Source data
====================

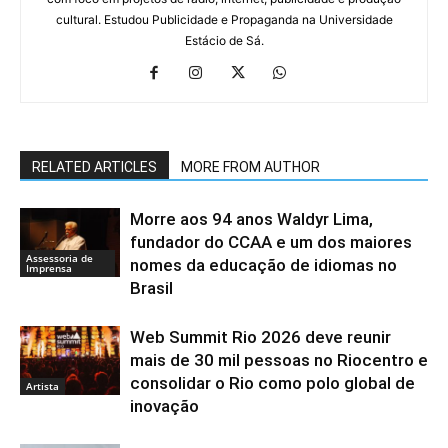
cultural. Estudou Publicidade e Propaganda na Universidade
Estácio de Sá.
RELATED ARTICLES
MORE FROM AUTHOR
Morre aos 94 anos Waldyr Lima,
fundador do CCAA e um dos maiores
Assessoria de
nomes da educação de idiomas no
Imprensa
Brasil
Web Summit Rio 2026 deve reunir
mais de 30 mil pessoas no Riocentro e
consolidar o Rio como polo global de
Artista
inovação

====================

▶ ACTIVITY: Make an exact copy of the records above. Keep out every picture.

▶ RESPONSE FOR THIS EXERCISE:
cultural. Estudou Publicidade e Propaganda na Universidade
Estácio de Sá.
RELATED ARTICLES
MORE FROM AUTHOR
Morre aos 94 anos Waldyr Lima,
fundador do CCAA e um dos maiores
Assessoria de
nomes da educação de idiomas no
Imprensa
Brasil
Web Summit Rio 2026 deve reunir
mais de 30 mil pessoas no Riocentro e
consolidar o Rio como polo global de
Artista
inovação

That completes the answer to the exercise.